Staff at Pre-Military Academy Indicted Over Ill-Fated Nachal Tzafit Hike

YERUSHALAYIM
Rescue forces near the scene where young Israelis were swept away in the flooding of Nachal Tzafit near the Dead Sea in 2018. (Hadas Parush/Flash90)

Indictments were filed Monday in the Be’er Sheva District Court against Yuval Kahan and Aviv Berdichev – respectively the head of the Bnei Zion pre-military academy, and the counselor who led a group of academy teens on a hike through Nachal Tzafit in southern Israel in April 2018. Ten teens lost their lives and two others were badly wounded as a flash flood rushed through the usually dry riverbed. The two are charged with manslaughter, accused of failing to take the possibility that a flood could occur seriously.

The indictment comes after State Prosecutor Shai Nitzan rejected claims in a hearing by the two that they had relied on field conditions that indicated it was safe to journey through the nachal. The indictment states that they had received numerous warnings from experts on hiking in the region, as well as weather reports, indicating that going on that hike at that time of year could be dangerous. “Their actions and mistakes led directly to the death of ten members of the group and serious injuries for two others. All this was done in a flippant manner, with the knowledge that they were taking a major risk.”

The teens were on an outing organized by the school when their bus was overtaken by flash floodwaters near Nachal Tzafit, a riverbed in the Arava located east of the Dead Sea. Investigators said that the teens ran off the bus when the floodwaters hit it, with many of them able to climb to higher ground in order to avoid the water – while the others who were unable to do so were swept away.

The police investigation attempted to determine who made the decision to send the students on the trip, despite the inclement weather and flood warnings for the region. The road where the tragedy occurred had not been closed by police, and no special permits were needed from security authorities in order to hike there, but prosecutors rejected that as a claim by the two that they were not responsible for the tragedy.

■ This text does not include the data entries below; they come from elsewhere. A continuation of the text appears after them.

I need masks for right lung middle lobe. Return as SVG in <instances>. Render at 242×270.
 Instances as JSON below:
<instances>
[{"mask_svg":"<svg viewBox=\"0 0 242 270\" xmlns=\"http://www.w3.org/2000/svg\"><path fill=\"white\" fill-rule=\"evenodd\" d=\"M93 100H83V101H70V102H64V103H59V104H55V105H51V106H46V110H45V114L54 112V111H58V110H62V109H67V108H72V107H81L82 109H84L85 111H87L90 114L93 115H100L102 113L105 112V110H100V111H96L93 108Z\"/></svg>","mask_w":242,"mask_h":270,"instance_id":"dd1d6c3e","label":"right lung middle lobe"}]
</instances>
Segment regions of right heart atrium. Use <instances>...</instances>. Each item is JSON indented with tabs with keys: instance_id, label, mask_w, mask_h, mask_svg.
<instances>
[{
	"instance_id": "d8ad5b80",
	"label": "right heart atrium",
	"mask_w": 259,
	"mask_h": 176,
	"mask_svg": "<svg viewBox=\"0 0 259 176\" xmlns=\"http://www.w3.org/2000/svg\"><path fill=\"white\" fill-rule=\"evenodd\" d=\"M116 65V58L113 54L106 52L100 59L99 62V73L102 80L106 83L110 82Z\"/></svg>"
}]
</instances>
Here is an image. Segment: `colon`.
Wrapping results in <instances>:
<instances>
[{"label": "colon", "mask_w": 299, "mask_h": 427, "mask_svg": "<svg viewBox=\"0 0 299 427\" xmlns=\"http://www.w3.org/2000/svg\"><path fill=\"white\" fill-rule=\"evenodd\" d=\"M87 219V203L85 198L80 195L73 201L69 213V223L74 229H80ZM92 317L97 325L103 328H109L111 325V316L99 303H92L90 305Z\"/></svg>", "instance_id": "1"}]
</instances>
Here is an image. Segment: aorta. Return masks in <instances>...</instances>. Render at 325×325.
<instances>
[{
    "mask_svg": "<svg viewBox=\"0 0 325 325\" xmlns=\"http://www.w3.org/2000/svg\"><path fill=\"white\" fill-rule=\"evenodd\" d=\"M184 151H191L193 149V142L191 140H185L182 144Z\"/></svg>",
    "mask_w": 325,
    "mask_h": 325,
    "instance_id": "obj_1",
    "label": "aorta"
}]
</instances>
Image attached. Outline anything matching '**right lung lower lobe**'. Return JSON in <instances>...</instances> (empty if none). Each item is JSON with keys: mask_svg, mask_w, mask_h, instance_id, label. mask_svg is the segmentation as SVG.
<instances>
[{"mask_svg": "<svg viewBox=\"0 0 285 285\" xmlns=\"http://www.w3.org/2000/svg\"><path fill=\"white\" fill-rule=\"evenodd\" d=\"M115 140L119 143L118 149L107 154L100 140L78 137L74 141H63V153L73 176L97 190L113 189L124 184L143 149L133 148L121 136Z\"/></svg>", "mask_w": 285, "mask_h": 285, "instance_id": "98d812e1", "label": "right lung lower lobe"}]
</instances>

Police sources said during the questioning that Kahan and Berdichev provided conflicting versions of who decided that the outing, in extremely rough weather, was appropriate. The Negev was inundated with rain, and the danger of flash floods was high – but according to Berdichev, Kahan was determined to go through with the trip. Kahan, on the other hand, accused Berdichev of hiding from him key information, such as an e-mail from the Meteortek weather forecasting service specifically warning against an outing to the area.

After the tragedy, Israeli media broadcast social media messages sent by youths on the bus, indicating that many of them were concerned over the bad weather. In their messages to family and friends, teens wrote messages including “everything here is yellow [from the dust], how can we hike here,” “who decided that today would be a good day for this,” and with one youth writing, “I don’t think we are going to come out of this alive.” Guides working for the school accompanying the teens responded by writing “don’t worry, we can handle this – it’s going to be a great experience.”